Mit 5 Gängen und schwerem Gepäck erscheint dies die weniger anstrengende Variante.
Zwischendurch eine Rast in der Hütte "Bilea-Kaskade".
Viel Zeit lassen wir uns nicht; wir müssen hinauf.
In der Abenddämmerung erreichen wir den Bilea-See.
Er liegt in einem hochaufragenden Felskessel, nach Süden führt die Straße nun durch einen
Tunnel unter dem Hauptkamm hindurch.
Der Paß ist also erreicht.
Eine Berghütte steht dort,
und auf den halbwegs ebenen Wiesenflächen nahe der Straße darf man zelten.
Immerhin, es sind 79 km geworden heute, fast ein Drittel davon haben wir das Rad geschoben.
79 km
Die Trans-Fagarash-Magistrale
... wurde eigentlich nur als Prestigeobjekt zum Ruhme Ceausescus gebaut.
Sie hat keinen wirtschaftlichen Nutzen und ist ausschließlich für Touristen interessant.
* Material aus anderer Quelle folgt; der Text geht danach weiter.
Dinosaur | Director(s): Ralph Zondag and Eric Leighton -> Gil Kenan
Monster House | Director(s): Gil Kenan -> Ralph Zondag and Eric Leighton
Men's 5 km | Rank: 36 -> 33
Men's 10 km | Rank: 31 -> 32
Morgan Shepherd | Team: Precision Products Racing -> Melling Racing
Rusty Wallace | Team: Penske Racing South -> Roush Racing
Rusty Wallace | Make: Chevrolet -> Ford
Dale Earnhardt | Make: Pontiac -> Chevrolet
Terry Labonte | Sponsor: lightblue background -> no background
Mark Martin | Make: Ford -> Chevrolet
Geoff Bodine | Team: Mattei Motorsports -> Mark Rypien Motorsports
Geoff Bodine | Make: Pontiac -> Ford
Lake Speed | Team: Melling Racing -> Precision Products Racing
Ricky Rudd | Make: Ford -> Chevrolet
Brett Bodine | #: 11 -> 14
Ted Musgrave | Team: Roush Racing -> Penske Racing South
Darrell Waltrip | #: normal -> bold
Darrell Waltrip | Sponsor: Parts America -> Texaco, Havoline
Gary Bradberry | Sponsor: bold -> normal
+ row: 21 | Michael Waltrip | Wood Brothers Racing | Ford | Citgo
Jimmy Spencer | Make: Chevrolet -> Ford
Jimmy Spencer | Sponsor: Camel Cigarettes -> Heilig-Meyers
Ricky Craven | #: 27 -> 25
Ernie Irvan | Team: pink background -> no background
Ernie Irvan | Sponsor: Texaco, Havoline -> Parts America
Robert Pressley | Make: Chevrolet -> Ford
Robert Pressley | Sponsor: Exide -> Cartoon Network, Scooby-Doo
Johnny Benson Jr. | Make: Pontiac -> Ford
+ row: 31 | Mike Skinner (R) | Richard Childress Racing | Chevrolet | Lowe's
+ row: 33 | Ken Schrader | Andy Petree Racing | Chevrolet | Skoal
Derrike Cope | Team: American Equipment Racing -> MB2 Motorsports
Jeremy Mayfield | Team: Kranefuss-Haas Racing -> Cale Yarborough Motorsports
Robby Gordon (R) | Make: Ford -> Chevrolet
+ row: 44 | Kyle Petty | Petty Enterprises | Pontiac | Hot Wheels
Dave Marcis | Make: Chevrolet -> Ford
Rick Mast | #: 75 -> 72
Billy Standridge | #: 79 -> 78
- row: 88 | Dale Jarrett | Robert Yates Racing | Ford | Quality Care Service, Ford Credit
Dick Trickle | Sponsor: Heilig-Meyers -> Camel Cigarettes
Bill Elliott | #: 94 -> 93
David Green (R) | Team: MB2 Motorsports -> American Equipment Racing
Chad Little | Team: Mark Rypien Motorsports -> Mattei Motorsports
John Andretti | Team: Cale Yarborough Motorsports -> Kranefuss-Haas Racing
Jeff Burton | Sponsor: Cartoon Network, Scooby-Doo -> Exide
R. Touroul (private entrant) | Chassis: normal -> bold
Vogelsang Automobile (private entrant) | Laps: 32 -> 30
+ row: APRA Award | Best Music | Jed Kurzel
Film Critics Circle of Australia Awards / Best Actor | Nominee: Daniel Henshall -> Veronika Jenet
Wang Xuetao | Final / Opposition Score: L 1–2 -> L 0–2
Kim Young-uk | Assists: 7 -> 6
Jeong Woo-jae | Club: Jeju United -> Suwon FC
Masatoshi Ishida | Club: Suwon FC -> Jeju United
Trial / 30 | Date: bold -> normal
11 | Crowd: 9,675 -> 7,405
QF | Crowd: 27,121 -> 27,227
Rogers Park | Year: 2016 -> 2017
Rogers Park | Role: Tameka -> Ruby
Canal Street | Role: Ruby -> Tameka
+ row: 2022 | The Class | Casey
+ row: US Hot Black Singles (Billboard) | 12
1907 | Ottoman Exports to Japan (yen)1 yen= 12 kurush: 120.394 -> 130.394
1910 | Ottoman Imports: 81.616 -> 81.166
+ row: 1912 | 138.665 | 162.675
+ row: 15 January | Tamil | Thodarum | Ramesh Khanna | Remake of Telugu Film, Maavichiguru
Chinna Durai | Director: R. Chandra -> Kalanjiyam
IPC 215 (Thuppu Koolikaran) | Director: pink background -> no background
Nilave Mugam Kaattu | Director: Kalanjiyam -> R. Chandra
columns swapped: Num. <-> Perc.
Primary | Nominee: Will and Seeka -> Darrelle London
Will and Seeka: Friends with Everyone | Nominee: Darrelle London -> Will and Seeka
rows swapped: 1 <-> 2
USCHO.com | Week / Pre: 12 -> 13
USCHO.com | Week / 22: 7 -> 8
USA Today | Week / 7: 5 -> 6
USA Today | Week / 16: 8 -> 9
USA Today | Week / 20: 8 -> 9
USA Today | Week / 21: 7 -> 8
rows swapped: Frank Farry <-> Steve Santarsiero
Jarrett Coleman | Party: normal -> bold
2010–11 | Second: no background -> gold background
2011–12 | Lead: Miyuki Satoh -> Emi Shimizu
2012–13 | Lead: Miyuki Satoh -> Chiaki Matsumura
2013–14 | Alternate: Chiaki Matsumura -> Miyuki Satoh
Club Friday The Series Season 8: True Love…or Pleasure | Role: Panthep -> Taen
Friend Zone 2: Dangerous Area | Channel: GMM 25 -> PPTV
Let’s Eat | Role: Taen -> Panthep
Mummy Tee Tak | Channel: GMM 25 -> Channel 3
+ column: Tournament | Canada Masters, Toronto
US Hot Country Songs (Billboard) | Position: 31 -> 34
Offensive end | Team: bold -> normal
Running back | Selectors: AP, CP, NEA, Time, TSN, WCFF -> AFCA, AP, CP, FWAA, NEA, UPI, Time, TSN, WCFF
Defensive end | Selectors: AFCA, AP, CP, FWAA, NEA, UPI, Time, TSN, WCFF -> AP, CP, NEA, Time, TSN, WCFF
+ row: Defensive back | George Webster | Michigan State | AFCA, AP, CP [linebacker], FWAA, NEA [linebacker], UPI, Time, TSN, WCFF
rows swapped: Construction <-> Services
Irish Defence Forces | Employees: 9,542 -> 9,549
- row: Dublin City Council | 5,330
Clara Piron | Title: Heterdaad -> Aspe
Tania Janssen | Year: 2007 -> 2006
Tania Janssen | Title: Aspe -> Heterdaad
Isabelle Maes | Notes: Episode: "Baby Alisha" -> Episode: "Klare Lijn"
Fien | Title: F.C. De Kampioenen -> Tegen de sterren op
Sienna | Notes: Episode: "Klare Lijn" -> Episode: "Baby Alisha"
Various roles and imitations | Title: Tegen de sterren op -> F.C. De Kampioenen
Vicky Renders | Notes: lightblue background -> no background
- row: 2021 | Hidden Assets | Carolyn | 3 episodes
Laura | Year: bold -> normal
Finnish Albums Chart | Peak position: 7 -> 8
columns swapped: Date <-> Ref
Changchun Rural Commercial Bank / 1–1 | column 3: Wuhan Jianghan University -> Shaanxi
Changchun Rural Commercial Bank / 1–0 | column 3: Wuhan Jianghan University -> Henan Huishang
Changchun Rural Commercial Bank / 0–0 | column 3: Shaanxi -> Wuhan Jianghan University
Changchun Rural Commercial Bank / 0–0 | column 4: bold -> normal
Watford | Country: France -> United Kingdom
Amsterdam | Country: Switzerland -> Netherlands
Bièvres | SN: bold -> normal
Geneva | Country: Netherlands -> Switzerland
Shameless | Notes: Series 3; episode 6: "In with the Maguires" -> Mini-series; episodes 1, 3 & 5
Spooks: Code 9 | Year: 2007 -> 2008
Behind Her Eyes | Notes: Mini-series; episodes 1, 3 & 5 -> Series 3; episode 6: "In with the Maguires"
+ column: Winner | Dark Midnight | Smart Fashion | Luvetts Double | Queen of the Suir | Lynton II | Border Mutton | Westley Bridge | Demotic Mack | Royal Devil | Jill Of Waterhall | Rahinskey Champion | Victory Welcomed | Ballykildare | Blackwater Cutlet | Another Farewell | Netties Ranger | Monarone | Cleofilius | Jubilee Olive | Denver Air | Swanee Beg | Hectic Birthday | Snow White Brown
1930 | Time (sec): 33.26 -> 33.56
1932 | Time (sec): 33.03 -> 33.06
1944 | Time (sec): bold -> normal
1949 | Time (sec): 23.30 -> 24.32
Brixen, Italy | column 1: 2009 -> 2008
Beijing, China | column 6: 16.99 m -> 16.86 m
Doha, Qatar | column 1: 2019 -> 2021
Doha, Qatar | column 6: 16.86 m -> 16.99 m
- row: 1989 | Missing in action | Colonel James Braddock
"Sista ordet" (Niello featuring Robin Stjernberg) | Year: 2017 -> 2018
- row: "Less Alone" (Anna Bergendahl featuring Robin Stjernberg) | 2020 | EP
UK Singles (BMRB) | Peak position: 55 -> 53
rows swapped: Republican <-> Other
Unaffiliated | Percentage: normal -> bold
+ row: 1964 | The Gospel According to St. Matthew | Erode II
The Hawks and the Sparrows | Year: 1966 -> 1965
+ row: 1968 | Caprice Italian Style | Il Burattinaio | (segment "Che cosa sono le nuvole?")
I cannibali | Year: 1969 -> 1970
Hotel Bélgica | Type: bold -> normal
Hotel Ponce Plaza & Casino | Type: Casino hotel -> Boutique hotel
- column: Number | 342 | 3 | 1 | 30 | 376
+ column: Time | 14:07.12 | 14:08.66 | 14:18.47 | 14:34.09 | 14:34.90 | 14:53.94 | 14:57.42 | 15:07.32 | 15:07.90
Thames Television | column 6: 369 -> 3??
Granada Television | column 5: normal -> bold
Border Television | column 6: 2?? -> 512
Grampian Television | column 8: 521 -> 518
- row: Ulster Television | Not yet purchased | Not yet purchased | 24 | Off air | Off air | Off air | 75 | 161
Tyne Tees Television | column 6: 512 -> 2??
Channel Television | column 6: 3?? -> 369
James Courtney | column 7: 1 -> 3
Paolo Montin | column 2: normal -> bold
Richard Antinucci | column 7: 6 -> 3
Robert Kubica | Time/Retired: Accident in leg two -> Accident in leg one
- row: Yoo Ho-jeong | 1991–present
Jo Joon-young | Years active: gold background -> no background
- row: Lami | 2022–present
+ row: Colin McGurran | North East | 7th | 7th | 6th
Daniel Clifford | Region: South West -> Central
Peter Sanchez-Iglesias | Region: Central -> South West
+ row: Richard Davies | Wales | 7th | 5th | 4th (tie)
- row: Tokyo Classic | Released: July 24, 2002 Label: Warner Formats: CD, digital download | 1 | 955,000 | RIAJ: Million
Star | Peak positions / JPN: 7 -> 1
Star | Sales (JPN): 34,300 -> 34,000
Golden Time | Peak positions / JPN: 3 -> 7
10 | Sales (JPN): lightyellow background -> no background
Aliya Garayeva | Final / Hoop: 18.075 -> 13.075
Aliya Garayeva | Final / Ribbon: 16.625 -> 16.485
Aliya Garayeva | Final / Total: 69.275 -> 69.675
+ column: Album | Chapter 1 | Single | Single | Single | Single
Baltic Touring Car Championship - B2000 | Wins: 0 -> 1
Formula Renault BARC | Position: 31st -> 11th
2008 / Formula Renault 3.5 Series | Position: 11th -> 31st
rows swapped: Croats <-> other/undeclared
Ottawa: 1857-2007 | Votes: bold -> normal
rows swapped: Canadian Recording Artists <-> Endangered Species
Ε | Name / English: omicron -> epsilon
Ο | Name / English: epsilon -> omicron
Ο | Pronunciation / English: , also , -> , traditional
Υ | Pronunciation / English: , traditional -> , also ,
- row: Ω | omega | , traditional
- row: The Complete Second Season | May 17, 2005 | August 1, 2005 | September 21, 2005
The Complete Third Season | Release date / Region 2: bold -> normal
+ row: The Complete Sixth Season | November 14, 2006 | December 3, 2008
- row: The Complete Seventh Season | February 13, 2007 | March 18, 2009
Sie überquert den Gebirgskamm der Karpaten zwischen den beiden höchsten Gipfeln des Gebirges
(Moldoveanu 2544m und Negoiu 2535m).
Die Straße führt von nur wenig über Meereshöhe bis auf 2034m,
wo ein Tunnel den Gebirgskamm durchstößt.
02.09.
Am folgenden Tag machen wir Radpause und haben uns eine Bergtour vorgenommen.
Die Fahrräder dürfen wir in der Berghütte unterstellen und opfern dafür
zwei Packungen unsrerer zum Tausch gedachten Zigaretten.
Bei durchwachsenem Wetter nehmen wir den Weg hoch zum Kamm in Angriff,
um dort entlang den Gipfel des Negoiu zu erreichen.
Es bleibt kalt und neblig; der Weg wird mit Eisenklammern und Stahlseilen teilweise
zum Klettersteig.
Aber wir schaffen es und stehen am Nachmittag auf dem zweithöchsten Gipfel Rumäniens.
Zurück an der Hütte am Bilea-See, trennen sich Karsten und Gunnar wieder von uns -
sie wollen noch am gleichen Abend weiter und wieder ins Tal fahren.
Wir dagegen bleiben; und derweil zieht ein Gewitter auf, dazu kommt Sturm.
Unbeständiges Wetter ist im Fagarash nichts Ungewöhnliches,
ich hatte bereits früher Schnee und Sturm im Hochsommer in dieser Gegend erlebt.
In unserem Fichtelberg-Zelt harren wir aus, während ringsum die Wassermassen in den
Talkessel stürzen.
Zum Glück war das Zelt neu und blieb dicht, selbst als ganze Bäche direkt unter
und hinwegströmten und wir wie auf einem Wasserbett schaukelten ...
3 km
"Cabana Bilea Lake"
ist die Berghütte am (bzw. im) Bilea-See direkt am Paß.
Auch wer zeltete, fand sich bei dem herrschenden Wetter im Aufenthaltsraum der Hütte ein.
Selten habe ich ein dermaßen geborgenes Gefühl gehabt.
Bergwanderer, Durchgangs-Touristen und Einheimische saßen an kleinen quadratischen Tischen,
hatten ihre Vorräte mit, begannen zu essen oder spielten Karten oder tauschten sich über ihre
Erfahrungen bezüglich Haltbarmachung von Schwarzbrot auf der Reise aus.
Erleuchtet war der Raum mit einer einzelnen Glühbirne, die von der Decke herunterhing;
und es gab zwei Luken: an einer wurden Getränke verkauft - normalerweise nahm man "sto gramm"
des einheimischen Schnapses - und an der anderen konnte man Bratkartoffeln mit gebratener Wurst bestellen -
ein für die damalige Zeit in Rumänien völlig unerwarteter Luxus.